But technology developed without restraint or regard for its broader consequences is reckless. A common trait among wildly successful people is a lack of self-doubt — a belief that they can do no wrong. Musk is a classic example of that, and now Thiel is entering the same territory.
Thiel’s rhetoric also reflects a broader transformation underway in Silicon Valley, where technology’s secular faith in innovation is merging with a new religious fervor. What was once a culture of disruption has become a movement of moral justification — a belief that building faster, bigger, and smarter isn’t just profitable but righteous.
By framing the challenges to AI development in biblical terms, Thiel perpetuates an “us versus them” narrative that deepens social division. Moreover, invoking the symbolism of a satanic figure undermining humanity’s future taps into the fears of Christians — many of whom already believe in a global cabal intent on suppressing their faith and taking away their Bibles.

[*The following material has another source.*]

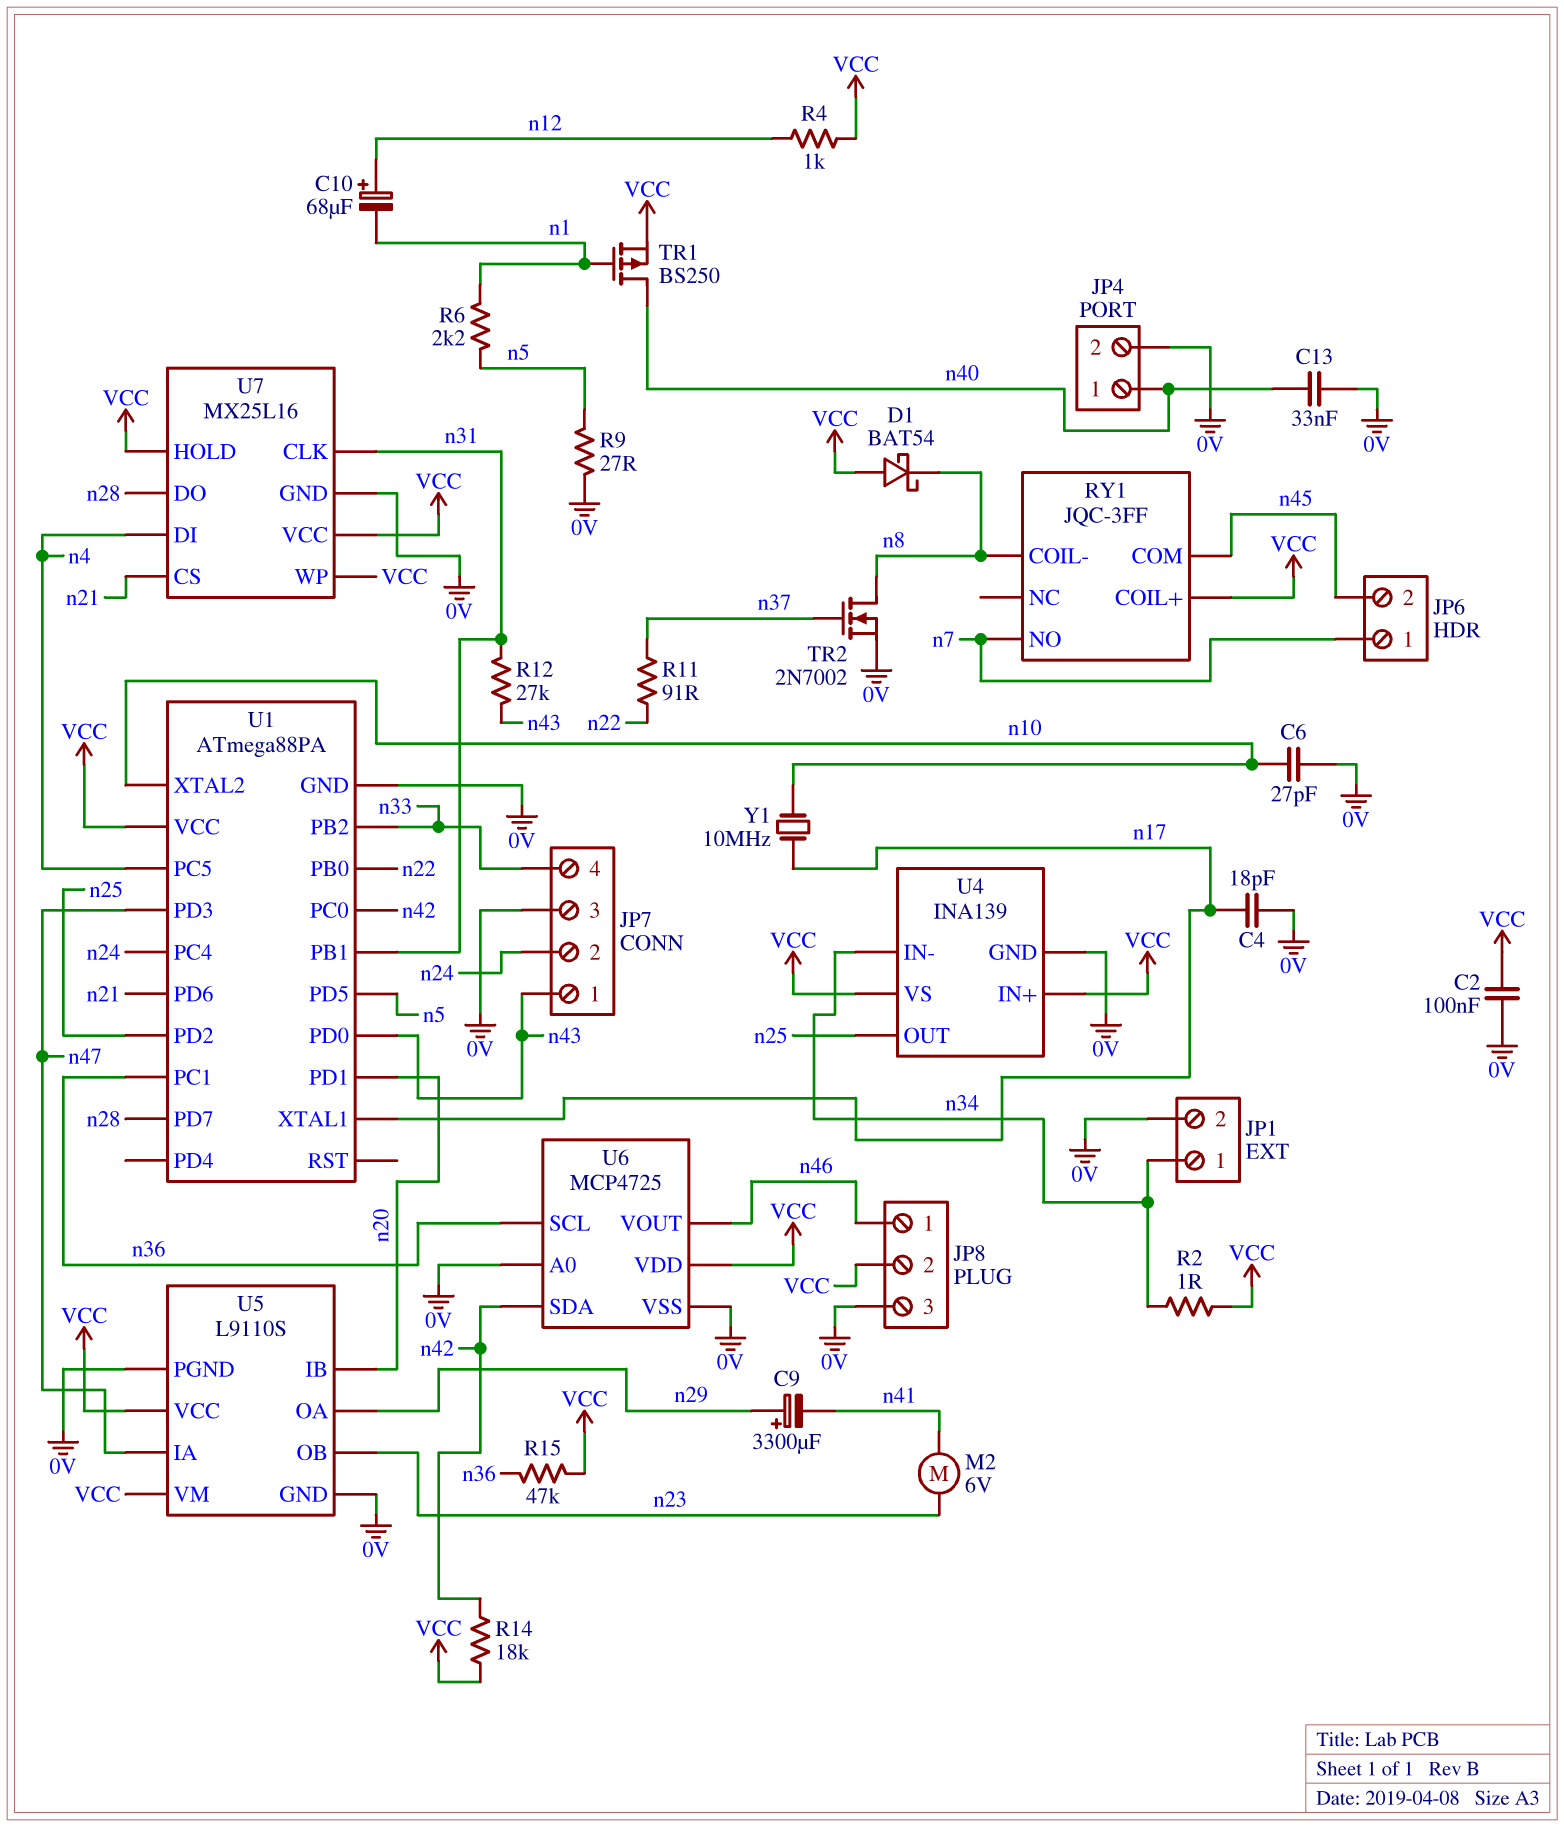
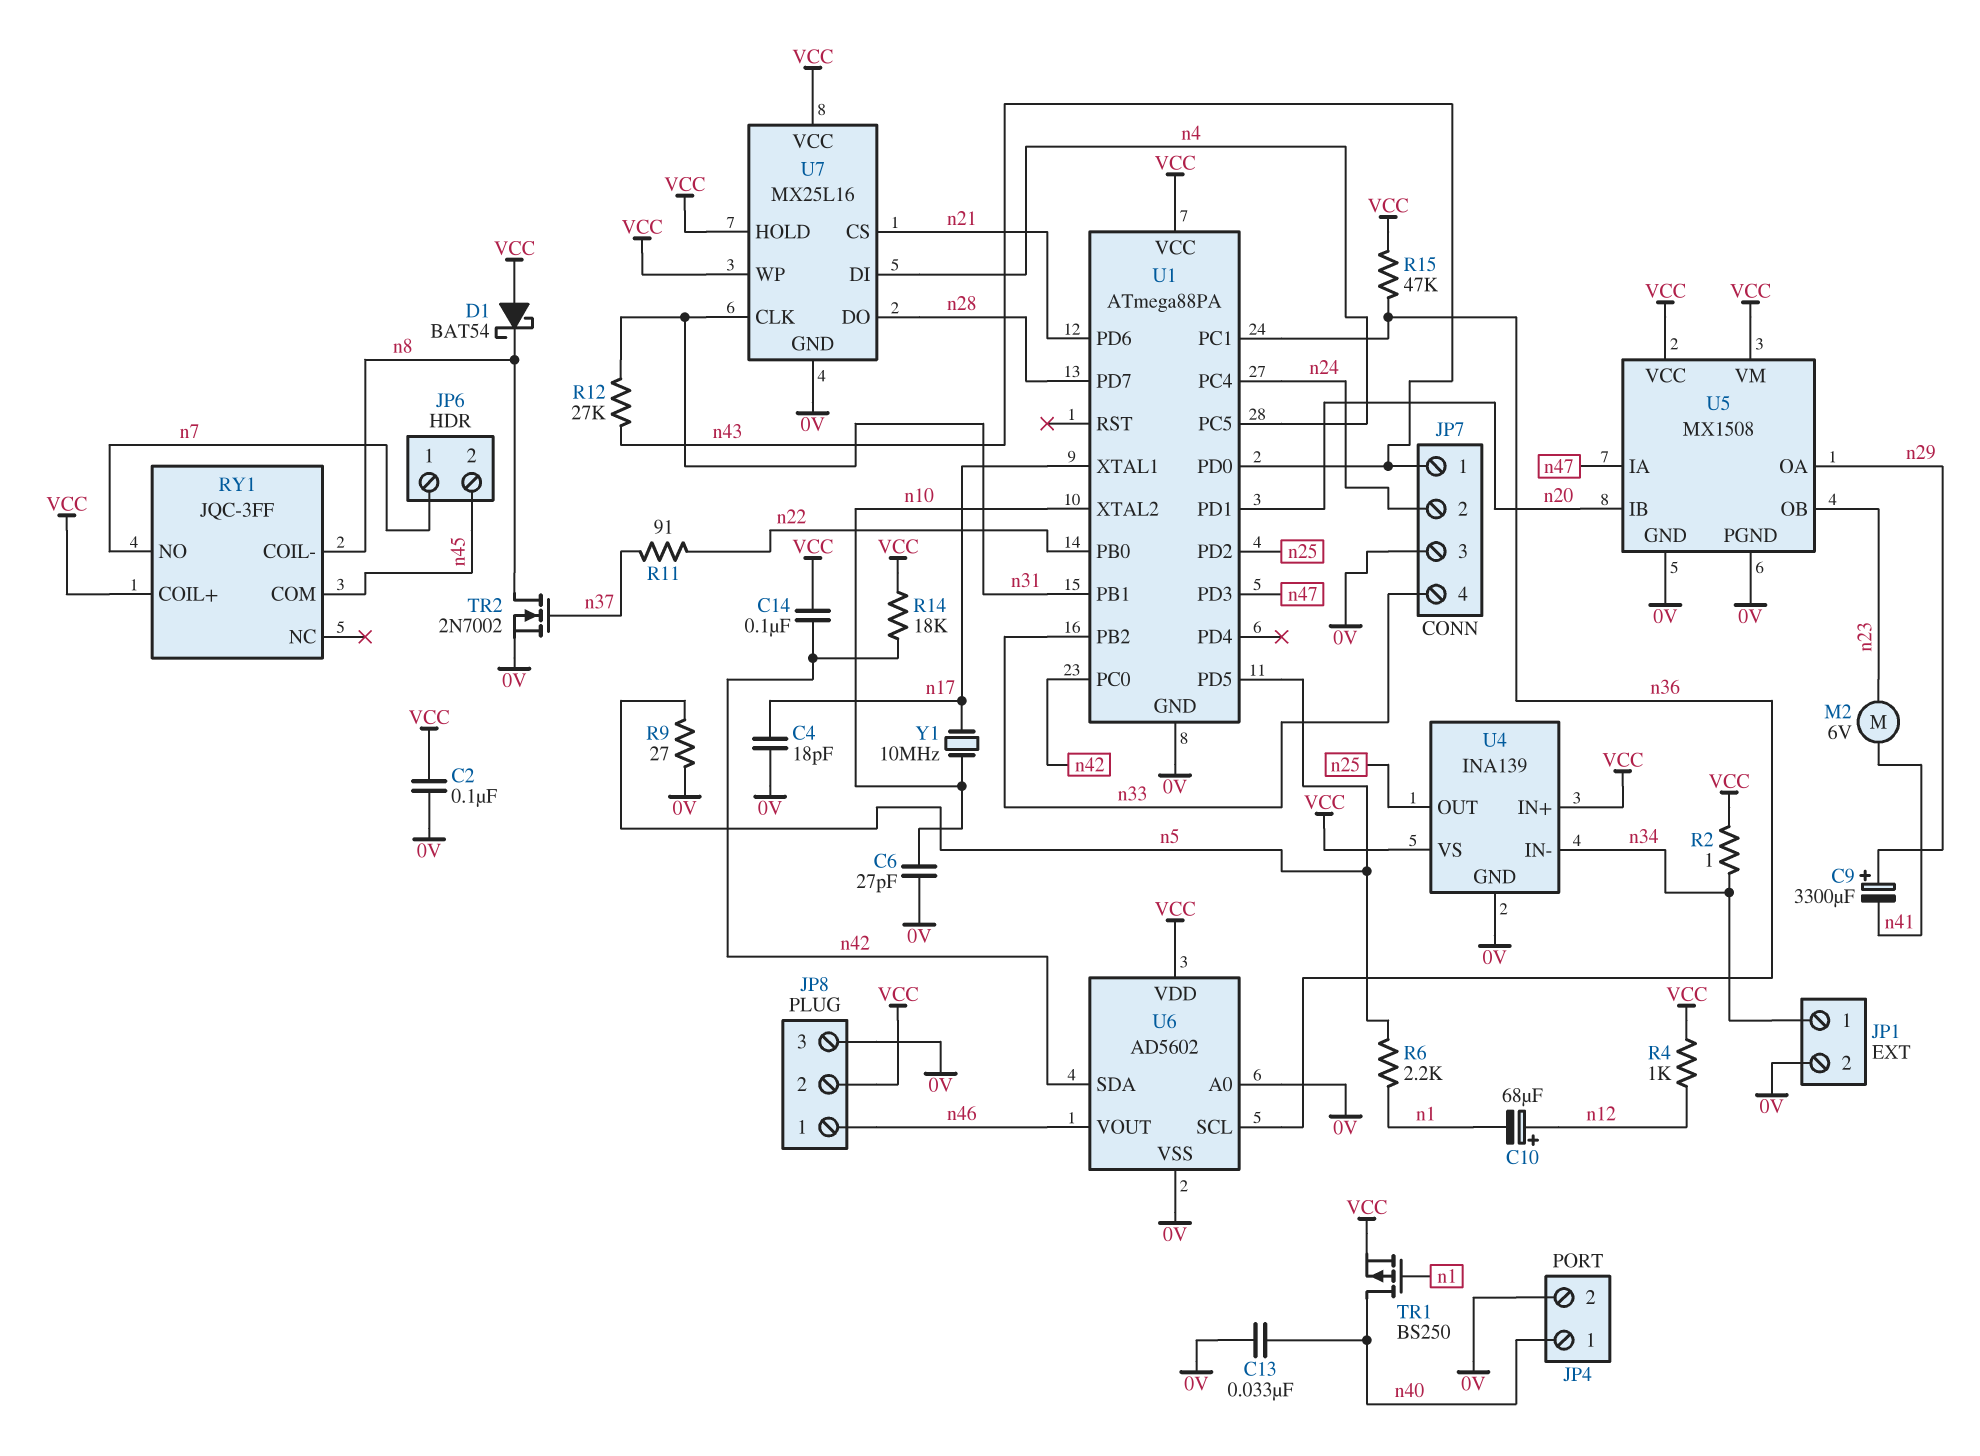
C14: none -> 100nF (VCC, n42)
U5: L9110S -> MX1508
U6: MCP4725 -> AD5602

If the struggle between good and evil now runs through the circuitry of artificial intelligence, then the choice before us isn’t between faith and progress but between wisdom and hubris. Thiel’s vision of divine innovation might inspire a new technological awakening — or it could invite a reckoning of our own making. Either way, the contest for the soul of Silicon Valley has already begun, and if there is an Antichrist in this story, it may not be the one Thiel imagines.